…
Деревня взята нашими… нет, вот опять ею овладел неприятель… а вот она снова в наших руках… снова перешла к неприятелю; а впрочем, это уж больше не деревня, а груда дымящихся развалин.
Жители (ведь на самом-то деле она принадлежала им) покинули ее заблаговременно и бежали. Да и хорошо сделали, потому что битва в обитаемом месте нечто ужасное: пули врагов и своих попадают в дома, убивая женщин и детей. Одна семья поневоле осталась в местечке, которое мы взяли вчера, отдали неприятелю, отняли у него обратно и опять отдали: это были старики — муж с женою, и их замужняя дочь, мучившаяся родами. Муж ее служит у нас в полку. Он сказал мне, когда мы приближались к деревне: «вон там, г-н подполковник, в домике с красной крышей живет моя жена со стариками родителями… Они, бедные, не могли бежать… Жена с часу на час ожидает родов, а тесть с тещею от старости еле таскают ноги… Ради самого Бога, г-н подполковник, командируйте меня туда!» — Бедный малый!

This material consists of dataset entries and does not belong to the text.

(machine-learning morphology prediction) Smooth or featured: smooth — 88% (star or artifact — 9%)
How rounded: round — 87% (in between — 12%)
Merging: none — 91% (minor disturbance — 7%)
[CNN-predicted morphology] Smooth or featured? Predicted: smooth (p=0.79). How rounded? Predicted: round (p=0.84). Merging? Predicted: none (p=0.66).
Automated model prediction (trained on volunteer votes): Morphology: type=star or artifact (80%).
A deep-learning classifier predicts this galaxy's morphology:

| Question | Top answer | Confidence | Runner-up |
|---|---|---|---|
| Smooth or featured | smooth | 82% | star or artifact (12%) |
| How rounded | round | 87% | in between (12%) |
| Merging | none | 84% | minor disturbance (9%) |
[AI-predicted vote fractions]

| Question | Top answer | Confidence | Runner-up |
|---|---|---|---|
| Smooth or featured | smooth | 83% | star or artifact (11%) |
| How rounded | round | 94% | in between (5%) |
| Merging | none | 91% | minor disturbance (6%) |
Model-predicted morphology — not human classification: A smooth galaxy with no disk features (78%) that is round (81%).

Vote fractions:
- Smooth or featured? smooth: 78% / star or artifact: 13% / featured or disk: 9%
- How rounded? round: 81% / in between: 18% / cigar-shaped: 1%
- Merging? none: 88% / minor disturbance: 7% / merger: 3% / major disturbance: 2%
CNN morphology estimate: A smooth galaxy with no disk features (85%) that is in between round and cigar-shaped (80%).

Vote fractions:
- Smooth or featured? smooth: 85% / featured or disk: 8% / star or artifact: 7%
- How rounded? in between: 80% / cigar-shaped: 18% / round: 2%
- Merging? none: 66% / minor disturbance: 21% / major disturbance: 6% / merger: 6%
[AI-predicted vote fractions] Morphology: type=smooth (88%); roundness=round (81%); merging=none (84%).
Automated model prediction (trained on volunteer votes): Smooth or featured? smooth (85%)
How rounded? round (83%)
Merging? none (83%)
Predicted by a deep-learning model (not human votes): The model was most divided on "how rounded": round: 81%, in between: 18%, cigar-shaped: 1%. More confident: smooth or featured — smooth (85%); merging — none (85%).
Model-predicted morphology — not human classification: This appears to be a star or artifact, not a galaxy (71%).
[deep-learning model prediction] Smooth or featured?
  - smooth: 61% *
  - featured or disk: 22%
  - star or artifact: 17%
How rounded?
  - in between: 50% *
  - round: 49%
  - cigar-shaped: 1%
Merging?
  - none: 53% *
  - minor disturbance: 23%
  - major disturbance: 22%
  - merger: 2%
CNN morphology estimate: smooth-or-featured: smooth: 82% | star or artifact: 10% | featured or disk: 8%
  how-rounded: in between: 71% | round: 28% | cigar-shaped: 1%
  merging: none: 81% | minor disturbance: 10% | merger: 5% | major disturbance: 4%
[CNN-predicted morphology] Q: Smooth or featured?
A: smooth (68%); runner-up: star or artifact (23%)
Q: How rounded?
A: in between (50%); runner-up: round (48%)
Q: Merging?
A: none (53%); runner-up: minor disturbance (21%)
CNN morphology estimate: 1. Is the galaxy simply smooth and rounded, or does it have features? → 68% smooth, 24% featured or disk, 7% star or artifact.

Он как раз поспел вовремя, чтобы принять последний вздох родильницы и новорожденного ребенка: у самой кровати разорвалась бомба… Что сталось со стариками, мне неизвестно. Вероятно, они были заживо погребены под развалинами; по крайней мере, их дом загорелся одним из первых. Битва на открытом поле уже достаточно ужасна, но посреди человеческих жилищ это бедствие в десять раз хуже. Обрушивающиеся балки, потоки пламени, удушливый дым, взбесившаяся от испуга домашняя скотина… Каждая стена обращается в крепость или баррикаду, каждое окно в бойницу… Я видеть там бруствер, наскоро набросанный из трупов. Защитники деревни подобрали всех убитых, лежавших по близости, и наложили их рядами, чтобы стрелять из-за этого прикрытая по нападающим. Этой стены я никогда не забуду: один из сложенных в кучу покойников оказался живым — он шевелил руками…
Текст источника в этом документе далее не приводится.